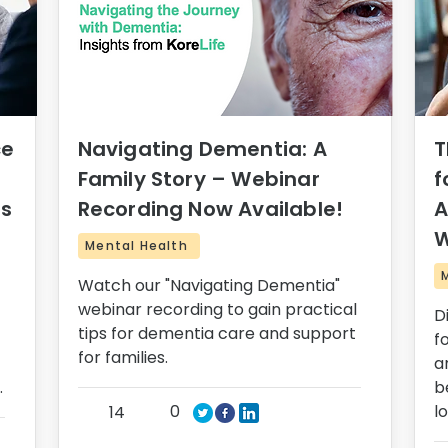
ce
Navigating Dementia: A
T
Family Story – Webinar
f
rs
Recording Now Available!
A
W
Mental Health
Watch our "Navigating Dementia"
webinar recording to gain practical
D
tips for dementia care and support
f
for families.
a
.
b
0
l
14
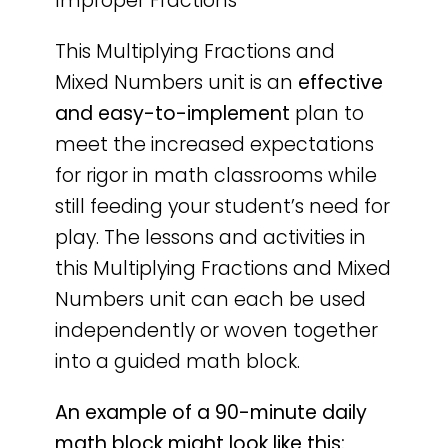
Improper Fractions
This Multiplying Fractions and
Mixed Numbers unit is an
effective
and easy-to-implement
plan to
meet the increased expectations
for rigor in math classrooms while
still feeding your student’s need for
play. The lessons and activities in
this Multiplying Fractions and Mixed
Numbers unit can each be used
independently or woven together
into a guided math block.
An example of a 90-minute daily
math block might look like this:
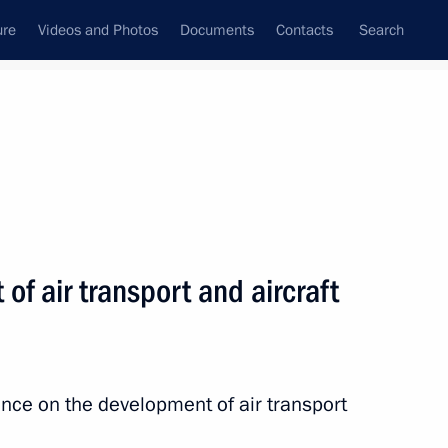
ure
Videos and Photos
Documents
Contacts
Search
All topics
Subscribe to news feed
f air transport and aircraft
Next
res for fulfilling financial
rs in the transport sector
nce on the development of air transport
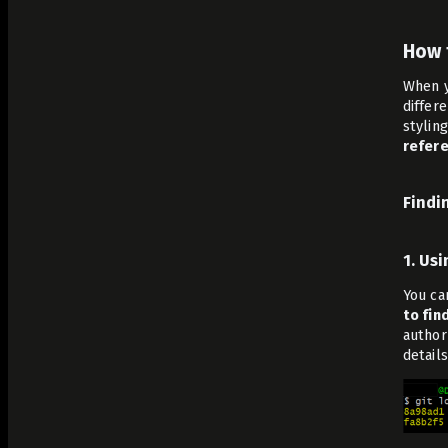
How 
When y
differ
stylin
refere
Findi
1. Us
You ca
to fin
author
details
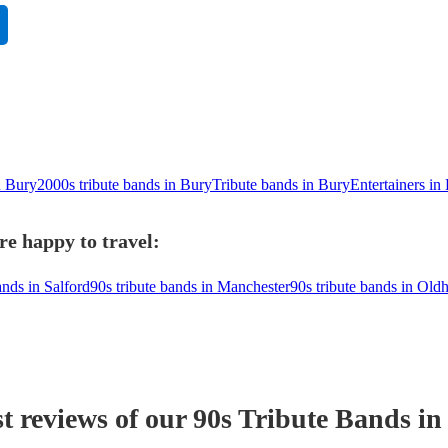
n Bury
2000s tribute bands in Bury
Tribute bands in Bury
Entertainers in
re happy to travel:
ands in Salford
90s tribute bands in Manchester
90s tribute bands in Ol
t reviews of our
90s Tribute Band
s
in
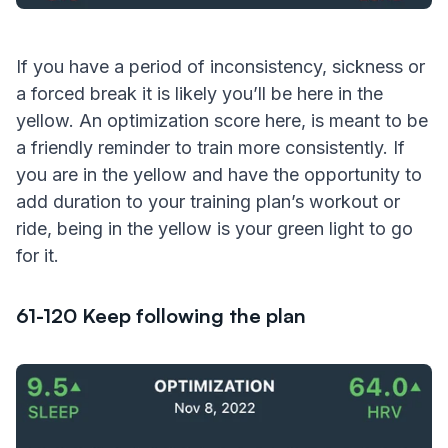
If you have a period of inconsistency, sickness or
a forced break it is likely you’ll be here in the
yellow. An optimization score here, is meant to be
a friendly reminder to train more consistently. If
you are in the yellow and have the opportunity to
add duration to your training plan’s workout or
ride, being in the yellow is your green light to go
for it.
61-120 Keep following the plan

===============

Starting at the line that contains "this Multiplying Fractions and Mixed", please write out every line to the end of the entries, inclusive, copied exactly and with pictures omitted.

this Multiplying Fractions and Mixed
Numbers unit can each be used
independently or woven together
into a guided math block.
An example of a 90-minute daily
math block might look like this:
ure
Videos and Photos
Documents
Contacts
Search
All topics
Subscribe to news feed
f air transport and aircraft
Next
res for fulfilling financial
rs in the transport sector
nce on the development of air transport
How 
When y
differ
stylin
refere
Findi
1. Us
You ca
to fin
author
details
n Bury
2000s tribute bands in Bury
Tribute bands in Bury
Entertainers in
re happy to travel:
ands in Salford
90s tribute bands in Manchester
90s tribute bands in Ol
t reviews of our
90s Tribute Band
s
in
If you have a period of inconsistency, sickness or
a forced break it is likely you’ll be here in the
yellow. An optimization score here, is meant to be
a friendly reminder to train more consistently. If
you are in the yellow and have the opportunity to
add duration to your training plan’s workout or
ride, being in the yellow is your green light to go
for it.
61-120 Keep following the plan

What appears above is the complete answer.